Читать книгу Bałkany-terror kultury - Ivan Colovic - Страница 9

NARÓD I BAŚŃ

Оглавление

Naród opowiada o władzy

Naród lubi opowiadać baśnie. „Między narodem a baśnią istnieje szczególny związek” – mówi Jean Lyotard28. Niekiedy baśń jest wszystkim, co naród posiada, jedynym, co mu pozostaje. Tak ma się rzecz w systemach totalitarnych, kiedy z braku wolności ludzie sięgają po dowcipy, anegdoty, plotki, parodie i inne rodzaje opowieści o życiu w swoim kraju; kiedy pojawia się to, co Klaus Roth nazwał „narratyzacją codziennego życia”. Zdaniem Rotha w krajach socjalistycznych Europy Południowo-Wschodniej to powszechne opowiadanie było strategią, jaką się posługiwano, aby łatwiej uporać się z tym, co stanowiło rzeczywistość, łącznie z tą oficjalną, „którą państwo i jego media obiecują, nakazują albo fingują”. „Interesujące – pisał Roth – że w takich opowieściach zasadniczą postawą jest nie tyle bezpośredni sprzeciw i krytyka, agresja i gniew wobec »tych na górze«, ile demaskowanie i ironiczna interwencja. Szerzące się plotki, dowcipy, parodie, anegdoty, a nawet piosenki oraz inne formy przede wszystkim demaskują, komentują, dają »nieoficjalną« interpretację oficjalnej rzeczywistości, relatywizują roszczenia partii i drwią ze wszechmocy totalitarnego państwa i jego przywódców”29.

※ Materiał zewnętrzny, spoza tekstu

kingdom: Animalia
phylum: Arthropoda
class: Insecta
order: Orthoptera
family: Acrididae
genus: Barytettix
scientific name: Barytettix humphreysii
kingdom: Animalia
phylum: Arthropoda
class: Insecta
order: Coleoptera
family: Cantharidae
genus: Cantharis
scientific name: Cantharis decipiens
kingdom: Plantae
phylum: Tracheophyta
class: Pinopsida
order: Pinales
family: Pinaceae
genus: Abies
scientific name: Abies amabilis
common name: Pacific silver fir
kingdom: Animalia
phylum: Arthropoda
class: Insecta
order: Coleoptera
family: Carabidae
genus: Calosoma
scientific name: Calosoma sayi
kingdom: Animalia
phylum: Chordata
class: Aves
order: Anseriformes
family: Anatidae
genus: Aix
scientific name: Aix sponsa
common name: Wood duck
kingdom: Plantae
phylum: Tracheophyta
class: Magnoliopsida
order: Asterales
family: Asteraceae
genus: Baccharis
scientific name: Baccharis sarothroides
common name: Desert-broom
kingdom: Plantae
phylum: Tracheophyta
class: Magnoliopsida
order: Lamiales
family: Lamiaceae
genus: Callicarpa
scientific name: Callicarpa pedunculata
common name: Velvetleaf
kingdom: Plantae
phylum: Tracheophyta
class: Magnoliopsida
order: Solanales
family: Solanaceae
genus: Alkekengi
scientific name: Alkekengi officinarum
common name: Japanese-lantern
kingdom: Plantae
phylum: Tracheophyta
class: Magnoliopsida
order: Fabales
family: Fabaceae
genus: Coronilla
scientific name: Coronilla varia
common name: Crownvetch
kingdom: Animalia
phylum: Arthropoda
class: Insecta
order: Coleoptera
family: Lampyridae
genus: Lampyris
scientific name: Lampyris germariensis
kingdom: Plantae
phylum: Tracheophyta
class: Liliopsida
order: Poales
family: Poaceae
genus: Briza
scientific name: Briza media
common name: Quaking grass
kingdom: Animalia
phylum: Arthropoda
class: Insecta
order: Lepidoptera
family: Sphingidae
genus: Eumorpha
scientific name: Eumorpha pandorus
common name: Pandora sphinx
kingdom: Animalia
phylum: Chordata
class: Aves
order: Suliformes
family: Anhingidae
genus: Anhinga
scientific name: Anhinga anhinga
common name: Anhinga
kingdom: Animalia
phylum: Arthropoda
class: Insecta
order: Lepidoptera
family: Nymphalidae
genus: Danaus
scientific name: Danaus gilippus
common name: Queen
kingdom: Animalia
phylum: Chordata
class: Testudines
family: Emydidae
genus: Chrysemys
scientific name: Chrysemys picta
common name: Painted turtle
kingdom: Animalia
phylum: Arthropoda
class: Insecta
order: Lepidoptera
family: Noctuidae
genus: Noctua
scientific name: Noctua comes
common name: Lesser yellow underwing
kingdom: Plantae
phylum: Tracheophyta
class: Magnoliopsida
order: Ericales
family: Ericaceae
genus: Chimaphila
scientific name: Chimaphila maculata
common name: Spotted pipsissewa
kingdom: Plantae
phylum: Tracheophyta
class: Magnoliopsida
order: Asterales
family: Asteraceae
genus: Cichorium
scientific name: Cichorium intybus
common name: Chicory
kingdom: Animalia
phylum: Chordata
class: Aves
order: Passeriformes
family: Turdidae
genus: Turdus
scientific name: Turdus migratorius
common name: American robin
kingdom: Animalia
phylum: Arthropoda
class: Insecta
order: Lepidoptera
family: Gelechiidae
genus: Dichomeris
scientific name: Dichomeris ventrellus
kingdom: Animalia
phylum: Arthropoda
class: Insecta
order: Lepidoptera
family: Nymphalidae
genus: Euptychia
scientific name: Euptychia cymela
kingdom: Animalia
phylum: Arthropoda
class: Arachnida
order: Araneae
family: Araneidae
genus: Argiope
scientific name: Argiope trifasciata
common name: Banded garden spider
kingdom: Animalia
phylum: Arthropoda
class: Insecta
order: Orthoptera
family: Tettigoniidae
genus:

Myślę, że ten opis stosunków między codziennymi opowieściami i oficjalną rzeczywistością w krajach socjalistycznych jest trafny, nawet jeśli trzeba go uzupełnić uwagą, że również oficjalnie proponowany obraz socjalistycznej rzeczywistości najczęściej był przekazywany jako narracja. Bo władza komunistyczna także lubiła opowiadać baśnie, co – jak się wydaje – jest cechą każdej niedemokratycznej władzy, jakby między nią i baśnią istniał bliski związek. Znaczy to, że codzienne opowieści ludzi w krajach komunistycznych można określić nie tylko jako „odpowiedź człowieka na represyjny system społeczny” – jak amerykański folklorysta Alain Dandes opisał funkcję dowcipu politycznego w tych krajach30 – ale też jako reakcję na oficjalną baśń polityczną. Ludzie próbowali stawić opór symbolicznej przemocy, jaką były powszednie baśnie o dobrodziejstwach socjalizmu, o wielkich czynach wielkich wodzów i innych bohaterów czasów wojny oraz pokoju, i tak dalej, przekręcając je żartobliwie, uzupełniając, parodiując, przedstawiając ich bohaterów w śmiesznej sytuacji. Dzięki temu wyraźnie uwidaczniały się sztuczność i nieodparty komizm uroczystego i wzniosłego stylu propagandowej narracji.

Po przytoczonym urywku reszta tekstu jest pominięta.